• **Exercise**
In the listing below, find the line that contains "X3662000Y8530000D01*" and the line that contains "X3300000Y23200000D02*". Quote both and every line between them, exactly, and nothing more.

* * *

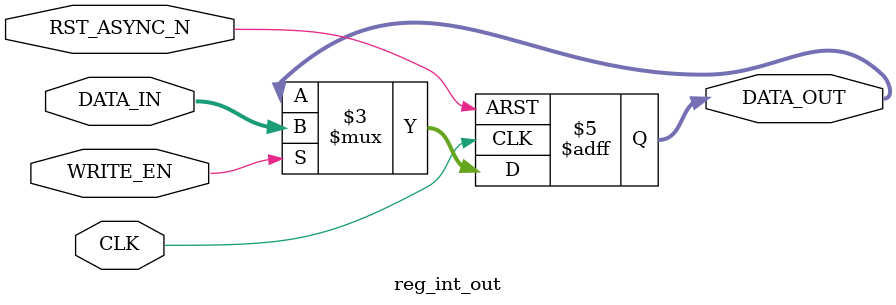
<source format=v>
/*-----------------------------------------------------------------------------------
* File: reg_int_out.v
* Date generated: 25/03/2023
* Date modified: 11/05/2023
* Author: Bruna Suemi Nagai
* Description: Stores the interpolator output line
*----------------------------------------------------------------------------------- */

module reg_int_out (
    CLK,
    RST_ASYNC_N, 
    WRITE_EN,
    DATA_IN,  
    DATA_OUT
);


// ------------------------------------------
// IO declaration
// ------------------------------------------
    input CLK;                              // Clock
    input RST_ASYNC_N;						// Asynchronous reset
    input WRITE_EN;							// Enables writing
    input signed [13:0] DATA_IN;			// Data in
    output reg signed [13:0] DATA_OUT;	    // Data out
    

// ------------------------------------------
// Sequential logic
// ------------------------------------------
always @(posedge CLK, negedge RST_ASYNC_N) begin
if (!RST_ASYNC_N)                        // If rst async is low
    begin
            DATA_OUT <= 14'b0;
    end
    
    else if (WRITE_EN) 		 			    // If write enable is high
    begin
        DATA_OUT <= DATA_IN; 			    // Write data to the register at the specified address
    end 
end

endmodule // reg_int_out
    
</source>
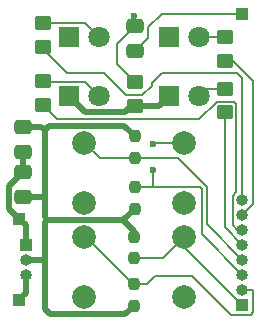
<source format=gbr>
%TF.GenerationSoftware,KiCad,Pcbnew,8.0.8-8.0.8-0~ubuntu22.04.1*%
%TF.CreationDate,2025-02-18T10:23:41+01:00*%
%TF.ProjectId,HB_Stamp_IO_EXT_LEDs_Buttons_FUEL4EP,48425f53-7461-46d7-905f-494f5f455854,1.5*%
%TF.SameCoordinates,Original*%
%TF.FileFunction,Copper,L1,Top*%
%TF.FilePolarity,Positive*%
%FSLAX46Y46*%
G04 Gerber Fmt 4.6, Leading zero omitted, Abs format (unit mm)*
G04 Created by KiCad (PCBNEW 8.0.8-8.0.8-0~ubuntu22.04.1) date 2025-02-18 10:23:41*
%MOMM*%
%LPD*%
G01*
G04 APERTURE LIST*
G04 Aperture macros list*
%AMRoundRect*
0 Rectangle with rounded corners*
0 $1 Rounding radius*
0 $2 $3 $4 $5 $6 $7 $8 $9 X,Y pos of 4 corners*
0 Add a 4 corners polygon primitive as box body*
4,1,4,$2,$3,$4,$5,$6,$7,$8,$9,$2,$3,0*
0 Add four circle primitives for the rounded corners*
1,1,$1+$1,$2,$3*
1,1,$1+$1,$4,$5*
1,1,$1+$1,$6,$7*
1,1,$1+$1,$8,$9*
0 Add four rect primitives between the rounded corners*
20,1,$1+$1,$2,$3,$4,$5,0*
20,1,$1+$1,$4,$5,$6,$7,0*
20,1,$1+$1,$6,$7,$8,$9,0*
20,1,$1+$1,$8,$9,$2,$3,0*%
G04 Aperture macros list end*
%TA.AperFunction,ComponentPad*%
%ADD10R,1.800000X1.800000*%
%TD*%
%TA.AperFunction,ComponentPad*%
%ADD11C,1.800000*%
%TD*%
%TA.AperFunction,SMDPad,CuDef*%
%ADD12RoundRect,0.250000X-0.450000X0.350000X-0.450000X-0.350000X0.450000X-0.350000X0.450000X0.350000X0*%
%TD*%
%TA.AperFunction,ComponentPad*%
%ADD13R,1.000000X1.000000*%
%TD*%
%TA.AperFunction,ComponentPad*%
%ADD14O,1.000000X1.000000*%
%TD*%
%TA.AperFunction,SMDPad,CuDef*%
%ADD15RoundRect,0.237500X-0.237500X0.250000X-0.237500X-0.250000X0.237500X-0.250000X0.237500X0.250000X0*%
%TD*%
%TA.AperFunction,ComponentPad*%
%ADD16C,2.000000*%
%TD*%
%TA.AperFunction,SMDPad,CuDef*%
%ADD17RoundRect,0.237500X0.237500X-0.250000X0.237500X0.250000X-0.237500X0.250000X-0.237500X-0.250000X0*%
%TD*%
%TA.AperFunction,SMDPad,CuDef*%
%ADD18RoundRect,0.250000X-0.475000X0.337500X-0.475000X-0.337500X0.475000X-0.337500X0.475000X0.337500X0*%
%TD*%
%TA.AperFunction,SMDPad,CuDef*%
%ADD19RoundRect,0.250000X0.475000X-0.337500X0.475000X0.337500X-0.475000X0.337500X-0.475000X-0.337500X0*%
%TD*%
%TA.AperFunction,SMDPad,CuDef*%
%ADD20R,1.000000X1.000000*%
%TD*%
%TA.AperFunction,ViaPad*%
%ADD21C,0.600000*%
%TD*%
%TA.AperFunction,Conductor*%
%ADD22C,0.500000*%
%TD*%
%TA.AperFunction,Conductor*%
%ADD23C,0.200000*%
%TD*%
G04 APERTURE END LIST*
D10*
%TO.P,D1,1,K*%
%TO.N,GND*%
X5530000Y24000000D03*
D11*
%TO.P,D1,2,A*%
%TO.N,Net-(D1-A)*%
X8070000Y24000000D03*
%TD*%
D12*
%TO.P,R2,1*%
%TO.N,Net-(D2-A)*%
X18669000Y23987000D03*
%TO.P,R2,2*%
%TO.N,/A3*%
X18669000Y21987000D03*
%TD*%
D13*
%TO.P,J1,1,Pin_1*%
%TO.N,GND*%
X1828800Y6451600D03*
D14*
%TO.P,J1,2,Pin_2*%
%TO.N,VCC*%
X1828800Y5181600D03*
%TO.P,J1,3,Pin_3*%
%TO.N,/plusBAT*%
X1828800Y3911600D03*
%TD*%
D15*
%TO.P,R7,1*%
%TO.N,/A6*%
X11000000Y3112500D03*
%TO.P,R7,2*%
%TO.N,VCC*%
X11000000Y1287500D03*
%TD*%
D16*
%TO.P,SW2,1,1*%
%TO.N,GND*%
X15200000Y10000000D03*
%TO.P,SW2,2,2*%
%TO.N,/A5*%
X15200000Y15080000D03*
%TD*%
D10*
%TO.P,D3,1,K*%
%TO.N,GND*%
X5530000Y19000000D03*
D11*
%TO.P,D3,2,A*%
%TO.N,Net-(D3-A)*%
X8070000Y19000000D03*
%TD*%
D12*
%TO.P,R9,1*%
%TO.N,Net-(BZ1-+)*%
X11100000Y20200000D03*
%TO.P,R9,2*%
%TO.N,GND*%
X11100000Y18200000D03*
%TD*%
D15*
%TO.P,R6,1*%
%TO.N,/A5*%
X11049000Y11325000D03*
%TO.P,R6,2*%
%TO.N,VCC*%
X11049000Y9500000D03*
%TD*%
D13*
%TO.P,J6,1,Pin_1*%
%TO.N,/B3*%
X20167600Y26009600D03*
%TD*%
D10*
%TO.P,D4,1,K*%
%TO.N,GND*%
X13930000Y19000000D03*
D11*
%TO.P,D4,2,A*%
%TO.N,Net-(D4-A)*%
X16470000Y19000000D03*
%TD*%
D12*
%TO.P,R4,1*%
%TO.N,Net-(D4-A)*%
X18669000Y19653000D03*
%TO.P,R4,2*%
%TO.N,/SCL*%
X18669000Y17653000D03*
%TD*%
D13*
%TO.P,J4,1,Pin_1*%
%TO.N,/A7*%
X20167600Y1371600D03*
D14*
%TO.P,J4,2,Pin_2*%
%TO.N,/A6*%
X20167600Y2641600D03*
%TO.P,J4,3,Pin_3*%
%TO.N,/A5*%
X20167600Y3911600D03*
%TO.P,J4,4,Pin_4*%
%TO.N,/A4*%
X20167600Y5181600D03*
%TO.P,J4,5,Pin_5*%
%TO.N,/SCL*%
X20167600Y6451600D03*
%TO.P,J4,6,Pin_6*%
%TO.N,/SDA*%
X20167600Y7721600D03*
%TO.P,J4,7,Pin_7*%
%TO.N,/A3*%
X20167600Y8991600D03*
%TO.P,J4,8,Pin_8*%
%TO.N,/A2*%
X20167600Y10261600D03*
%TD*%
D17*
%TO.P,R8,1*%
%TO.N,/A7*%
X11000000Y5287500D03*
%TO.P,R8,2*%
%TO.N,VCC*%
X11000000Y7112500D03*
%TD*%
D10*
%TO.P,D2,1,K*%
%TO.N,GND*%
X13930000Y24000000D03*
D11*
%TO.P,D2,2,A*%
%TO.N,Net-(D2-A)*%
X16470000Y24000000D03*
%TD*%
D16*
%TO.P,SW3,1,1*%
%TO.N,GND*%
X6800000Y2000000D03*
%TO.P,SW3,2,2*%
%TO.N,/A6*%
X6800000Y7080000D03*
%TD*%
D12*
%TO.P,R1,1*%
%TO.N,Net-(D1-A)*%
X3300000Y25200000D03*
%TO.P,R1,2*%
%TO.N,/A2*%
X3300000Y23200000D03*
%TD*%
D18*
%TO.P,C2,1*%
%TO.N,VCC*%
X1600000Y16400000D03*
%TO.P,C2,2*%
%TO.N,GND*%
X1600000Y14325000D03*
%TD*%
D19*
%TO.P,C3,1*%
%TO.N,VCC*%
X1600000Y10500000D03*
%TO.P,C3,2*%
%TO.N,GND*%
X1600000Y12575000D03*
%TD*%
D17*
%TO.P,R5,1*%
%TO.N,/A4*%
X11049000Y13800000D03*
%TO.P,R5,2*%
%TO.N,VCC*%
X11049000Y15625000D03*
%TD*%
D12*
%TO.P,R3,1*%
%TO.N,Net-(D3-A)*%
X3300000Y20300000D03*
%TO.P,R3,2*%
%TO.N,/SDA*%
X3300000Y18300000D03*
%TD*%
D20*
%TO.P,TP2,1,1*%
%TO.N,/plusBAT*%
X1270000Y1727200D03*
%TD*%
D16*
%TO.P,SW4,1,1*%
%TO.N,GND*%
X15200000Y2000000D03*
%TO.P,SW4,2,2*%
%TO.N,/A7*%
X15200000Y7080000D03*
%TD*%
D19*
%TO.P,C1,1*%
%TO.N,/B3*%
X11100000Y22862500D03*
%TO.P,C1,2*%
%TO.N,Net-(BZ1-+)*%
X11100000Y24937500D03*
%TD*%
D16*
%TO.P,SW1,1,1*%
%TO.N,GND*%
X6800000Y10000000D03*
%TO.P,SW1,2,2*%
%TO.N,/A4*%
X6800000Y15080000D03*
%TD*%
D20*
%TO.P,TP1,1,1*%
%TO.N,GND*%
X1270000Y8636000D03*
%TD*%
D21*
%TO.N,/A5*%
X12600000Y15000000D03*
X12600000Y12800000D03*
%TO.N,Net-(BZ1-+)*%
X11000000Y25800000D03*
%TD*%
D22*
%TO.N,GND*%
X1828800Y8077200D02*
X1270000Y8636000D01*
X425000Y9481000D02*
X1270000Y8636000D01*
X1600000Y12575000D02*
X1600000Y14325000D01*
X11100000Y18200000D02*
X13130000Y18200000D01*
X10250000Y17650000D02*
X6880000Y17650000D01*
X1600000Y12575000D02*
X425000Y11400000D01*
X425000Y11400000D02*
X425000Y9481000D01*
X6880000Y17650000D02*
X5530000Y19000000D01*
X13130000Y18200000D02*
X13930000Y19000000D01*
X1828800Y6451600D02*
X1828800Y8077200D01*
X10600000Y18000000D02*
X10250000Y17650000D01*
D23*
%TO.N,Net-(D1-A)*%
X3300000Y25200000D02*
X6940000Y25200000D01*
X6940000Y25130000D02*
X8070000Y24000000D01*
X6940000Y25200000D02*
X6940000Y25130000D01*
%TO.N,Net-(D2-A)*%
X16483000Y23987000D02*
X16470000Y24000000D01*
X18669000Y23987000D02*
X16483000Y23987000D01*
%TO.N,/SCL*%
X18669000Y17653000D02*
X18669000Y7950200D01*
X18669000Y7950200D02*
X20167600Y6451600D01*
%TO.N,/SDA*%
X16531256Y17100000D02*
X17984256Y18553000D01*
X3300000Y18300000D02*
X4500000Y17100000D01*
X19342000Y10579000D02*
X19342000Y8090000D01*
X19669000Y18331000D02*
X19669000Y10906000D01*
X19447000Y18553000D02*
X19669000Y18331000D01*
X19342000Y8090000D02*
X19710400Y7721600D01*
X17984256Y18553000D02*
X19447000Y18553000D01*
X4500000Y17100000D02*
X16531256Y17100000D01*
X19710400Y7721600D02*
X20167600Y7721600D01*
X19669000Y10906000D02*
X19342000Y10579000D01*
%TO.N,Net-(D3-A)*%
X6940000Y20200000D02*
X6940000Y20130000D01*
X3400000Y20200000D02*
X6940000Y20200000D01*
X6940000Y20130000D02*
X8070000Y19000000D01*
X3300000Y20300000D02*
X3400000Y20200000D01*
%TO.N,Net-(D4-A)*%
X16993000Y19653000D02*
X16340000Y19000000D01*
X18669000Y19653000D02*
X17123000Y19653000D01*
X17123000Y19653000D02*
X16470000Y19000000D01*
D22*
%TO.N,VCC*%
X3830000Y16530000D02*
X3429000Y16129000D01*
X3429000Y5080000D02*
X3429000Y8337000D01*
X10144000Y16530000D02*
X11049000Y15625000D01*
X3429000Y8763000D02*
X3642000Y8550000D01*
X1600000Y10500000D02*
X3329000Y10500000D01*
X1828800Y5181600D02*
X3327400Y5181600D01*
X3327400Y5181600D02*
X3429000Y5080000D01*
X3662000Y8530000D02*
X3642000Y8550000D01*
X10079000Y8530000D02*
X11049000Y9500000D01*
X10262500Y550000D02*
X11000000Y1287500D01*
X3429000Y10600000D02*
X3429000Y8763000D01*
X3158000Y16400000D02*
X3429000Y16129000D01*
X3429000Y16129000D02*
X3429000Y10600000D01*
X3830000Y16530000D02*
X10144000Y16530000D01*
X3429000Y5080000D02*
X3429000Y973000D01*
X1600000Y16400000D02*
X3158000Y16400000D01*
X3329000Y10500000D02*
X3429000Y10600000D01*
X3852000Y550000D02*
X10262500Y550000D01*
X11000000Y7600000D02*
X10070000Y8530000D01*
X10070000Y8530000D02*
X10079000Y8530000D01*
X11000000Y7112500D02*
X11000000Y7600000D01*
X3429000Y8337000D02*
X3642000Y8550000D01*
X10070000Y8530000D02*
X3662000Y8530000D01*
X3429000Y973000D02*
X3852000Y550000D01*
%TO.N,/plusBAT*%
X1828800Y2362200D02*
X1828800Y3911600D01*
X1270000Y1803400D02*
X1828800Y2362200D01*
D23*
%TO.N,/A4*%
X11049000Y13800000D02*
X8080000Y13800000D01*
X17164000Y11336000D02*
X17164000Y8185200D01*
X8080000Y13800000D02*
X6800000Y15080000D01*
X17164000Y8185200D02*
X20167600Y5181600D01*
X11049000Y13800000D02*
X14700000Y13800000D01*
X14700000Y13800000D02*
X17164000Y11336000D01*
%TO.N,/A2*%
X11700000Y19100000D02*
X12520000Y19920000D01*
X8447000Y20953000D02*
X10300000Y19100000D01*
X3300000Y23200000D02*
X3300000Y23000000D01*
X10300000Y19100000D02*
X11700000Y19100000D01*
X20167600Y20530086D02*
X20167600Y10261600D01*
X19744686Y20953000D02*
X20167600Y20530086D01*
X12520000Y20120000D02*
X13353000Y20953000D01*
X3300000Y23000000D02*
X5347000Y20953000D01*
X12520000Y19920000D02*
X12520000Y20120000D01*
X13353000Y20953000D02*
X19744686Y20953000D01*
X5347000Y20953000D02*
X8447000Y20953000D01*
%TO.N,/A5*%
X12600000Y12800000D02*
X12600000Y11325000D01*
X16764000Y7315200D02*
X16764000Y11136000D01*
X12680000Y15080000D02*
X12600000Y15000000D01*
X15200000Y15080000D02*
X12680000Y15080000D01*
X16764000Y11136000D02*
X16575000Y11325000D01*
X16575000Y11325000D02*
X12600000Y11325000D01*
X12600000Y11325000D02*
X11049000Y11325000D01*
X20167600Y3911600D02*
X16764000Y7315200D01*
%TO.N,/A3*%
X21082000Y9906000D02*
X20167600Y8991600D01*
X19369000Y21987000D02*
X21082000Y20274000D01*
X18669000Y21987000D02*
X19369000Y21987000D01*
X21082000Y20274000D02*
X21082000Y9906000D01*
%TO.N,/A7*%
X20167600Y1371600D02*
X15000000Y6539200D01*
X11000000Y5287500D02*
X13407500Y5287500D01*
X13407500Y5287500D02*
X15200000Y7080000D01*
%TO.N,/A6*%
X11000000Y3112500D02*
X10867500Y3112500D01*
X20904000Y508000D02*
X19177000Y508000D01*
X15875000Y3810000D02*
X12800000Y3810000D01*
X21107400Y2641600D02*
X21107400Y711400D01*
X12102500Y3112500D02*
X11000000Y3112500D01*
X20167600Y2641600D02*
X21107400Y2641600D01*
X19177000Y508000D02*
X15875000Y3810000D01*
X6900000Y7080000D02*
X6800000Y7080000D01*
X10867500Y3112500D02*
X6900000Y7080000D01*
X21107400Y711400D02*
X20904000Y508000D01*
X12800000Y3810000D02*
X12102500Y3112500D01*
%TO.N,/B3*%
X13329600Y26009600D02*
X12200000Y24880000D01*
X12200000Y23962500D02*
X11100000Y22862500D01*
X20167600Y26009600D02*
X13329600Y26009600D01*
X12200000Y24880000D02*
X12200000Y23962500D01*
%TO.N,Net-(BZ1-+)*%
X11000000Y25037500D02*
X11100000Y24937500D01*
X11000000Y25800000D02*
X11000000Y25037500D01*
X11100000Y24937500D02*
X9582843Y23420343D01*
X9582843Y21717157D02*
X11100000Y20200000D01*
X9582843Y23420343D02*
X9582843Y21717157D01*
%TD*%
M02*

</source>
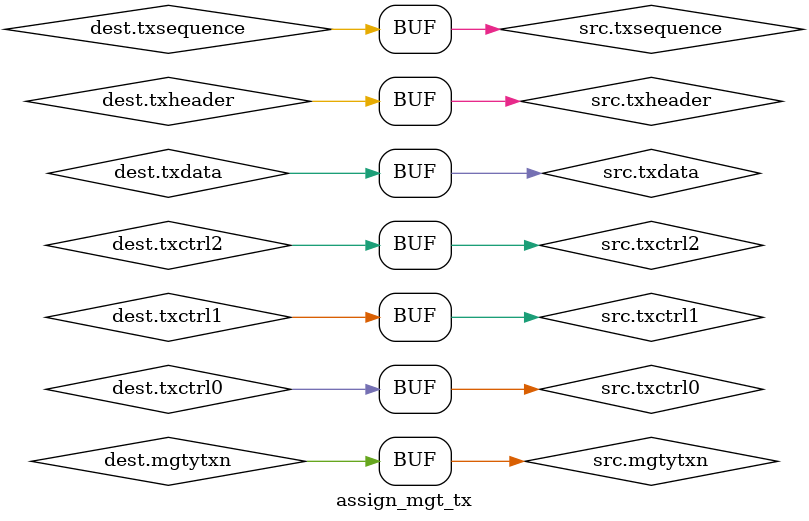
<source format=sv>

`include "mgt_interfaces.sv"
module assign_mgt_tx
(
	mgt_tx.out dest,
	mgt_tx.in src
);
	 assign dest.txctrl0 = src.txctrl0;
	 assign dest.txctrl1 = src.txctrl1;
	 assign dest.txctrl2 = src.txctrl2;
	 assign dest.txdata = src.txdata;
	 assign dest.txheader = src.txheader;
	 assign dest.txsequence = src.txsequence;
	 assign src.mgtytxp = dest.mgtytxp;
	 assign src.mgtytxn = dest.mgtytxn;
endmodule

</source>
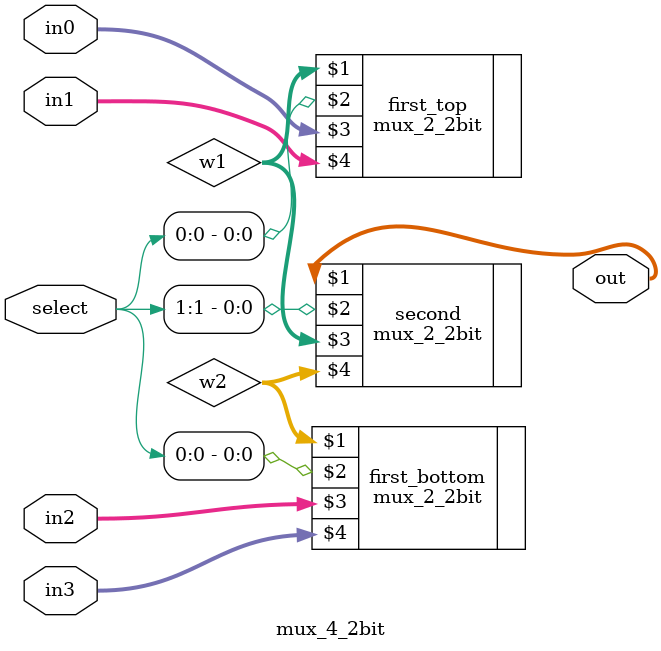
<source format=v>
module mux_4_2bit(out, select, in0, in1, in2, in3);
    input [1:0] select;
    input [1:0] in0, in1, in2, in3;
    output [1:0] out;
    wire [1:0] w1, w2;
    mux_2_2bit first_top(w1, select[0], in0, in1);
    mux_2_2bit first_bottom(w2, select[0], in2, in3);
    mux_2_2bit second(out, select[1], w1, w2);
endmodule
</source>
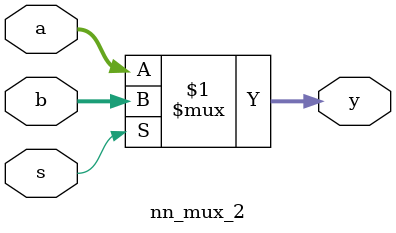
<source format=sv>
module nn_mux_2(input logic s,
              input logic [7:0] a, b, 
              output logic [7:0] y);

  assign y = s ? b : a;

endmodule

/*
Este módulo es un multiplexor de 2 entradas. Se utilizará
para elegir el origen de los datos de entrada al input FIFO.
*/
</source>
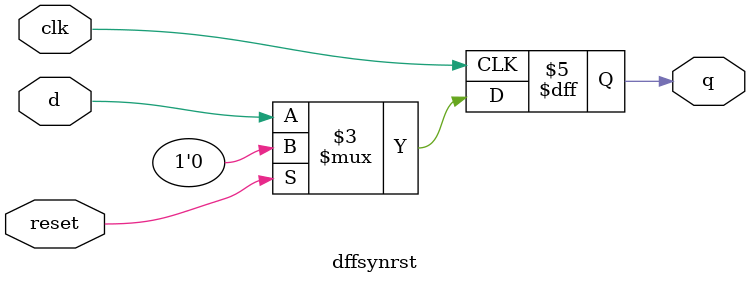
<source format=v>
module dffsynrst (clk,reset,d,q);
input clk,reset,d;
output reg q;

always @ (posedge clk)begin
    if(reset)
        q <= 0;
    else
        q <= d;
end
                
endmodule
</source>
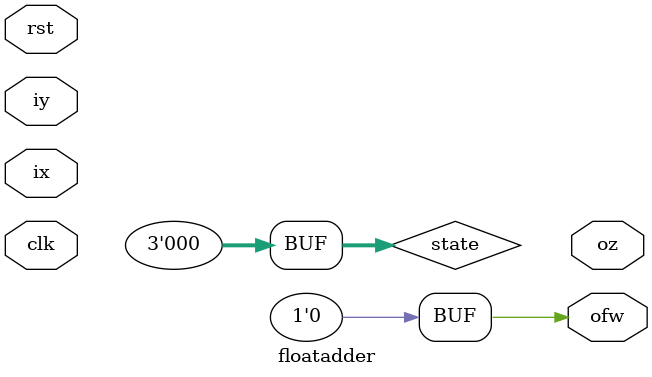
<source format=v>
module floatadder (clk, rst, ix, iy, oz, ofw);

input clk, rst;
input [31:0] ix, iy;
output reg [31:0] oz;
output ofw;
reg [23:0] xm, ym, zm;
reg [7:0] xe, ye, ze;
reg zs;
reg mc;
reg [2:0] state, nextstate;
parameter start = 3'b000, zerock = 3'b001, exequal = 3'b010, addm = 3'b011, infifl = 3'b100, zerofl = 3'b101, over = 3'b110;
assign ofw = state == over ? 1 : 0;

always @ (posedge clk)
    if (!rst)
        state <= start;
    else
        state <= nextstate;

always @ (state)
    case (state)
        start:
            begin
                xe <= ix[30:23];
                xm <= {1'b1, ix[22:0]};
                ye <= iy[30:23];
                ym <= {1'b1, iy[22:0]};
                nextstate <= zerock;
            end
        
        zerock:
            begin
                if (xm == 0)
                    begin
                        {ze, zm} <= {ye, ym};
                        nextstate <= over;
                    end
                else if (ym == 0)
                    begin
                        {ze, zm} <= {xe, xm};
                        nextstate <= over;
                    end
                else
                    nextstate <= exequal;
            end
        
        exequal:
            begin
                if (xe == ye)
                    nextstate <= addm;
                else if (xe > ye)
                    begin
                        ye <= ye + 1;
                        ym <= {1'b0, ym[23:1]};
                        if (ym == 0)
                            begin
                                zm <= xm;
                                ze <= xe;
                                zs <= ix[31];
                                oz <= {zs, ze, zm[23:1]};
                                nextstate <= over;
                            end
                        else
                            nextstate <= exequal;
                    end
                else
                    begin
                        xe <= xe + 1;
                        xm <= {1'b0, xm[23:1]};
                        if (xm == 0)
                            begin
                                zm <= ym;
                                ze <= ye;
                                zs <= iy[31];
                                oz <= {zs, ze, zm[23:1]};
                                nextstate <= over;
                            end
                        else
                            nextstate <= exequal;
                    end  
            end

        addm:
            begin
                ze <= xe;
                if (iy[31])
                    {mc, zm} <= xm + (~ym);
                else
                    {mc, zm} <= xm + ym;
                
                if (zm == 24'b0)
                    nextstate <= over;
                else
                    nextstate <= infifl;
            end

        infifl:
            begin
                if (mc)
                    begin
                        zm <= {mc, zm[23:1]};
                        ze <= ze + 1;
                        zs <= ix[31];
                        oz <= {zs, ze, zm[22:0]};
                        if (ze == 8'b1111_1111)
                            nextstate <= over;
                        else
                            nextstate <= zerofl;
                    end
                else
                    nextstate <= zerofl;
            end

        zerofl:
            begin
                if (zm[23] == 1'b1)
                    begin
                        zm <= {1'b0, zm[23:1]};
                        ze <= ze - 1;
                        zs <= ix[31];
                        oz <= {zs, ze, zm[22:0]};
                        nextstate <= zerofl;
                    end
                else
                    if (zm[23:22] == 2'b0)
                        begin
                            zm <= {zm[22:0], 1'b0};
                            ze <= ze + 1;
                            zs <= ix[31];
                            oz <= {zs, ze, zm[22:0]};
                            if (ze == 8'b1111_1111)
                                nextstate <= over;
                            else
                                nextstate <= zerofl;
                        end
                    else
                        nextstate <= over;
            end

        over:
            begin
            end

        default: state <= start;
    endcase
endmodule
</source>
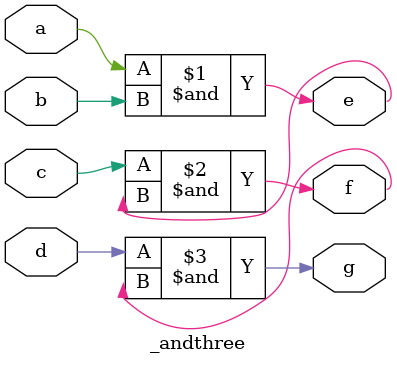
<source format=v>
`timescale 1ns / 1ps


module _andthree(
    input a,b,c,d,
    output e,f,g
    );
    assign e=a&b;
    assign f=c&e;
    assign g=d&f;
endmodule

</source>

* * *

• **Output of the exercise**
X3662000Y8530000D01*
X3429000Y973000D02*
X3852000Y550000D01*
%TO.N,/plusBAT*%
X1828800Y2362200D02*
X1828800Y3911600D01*
X1270000Y1803400D02*
X1828800Y2362200D01*
D23*
%TO.N,/A4*%
X11049000Y13800000D02*
X8080000Y13800000D01*
X17164000Y11336000D02*
X17164000Y8185200D01*
X8080000Y13800000D02*
X6800000Y15080000D01*
X17164000Y8185200D02*
X20167600Y5181600D01*
X11049000Y13800000D02*
X14700000Y13800000D01*
X14700000Y13800000D02*
X17164000Y11336000D01*
%TO.N,/A2*%
X11700000Y19100000D02*
X12520000Y19920000D01*
X8447000Y20953000D02*
X10300000Y19100000D01*
X3300000Y23200000D02*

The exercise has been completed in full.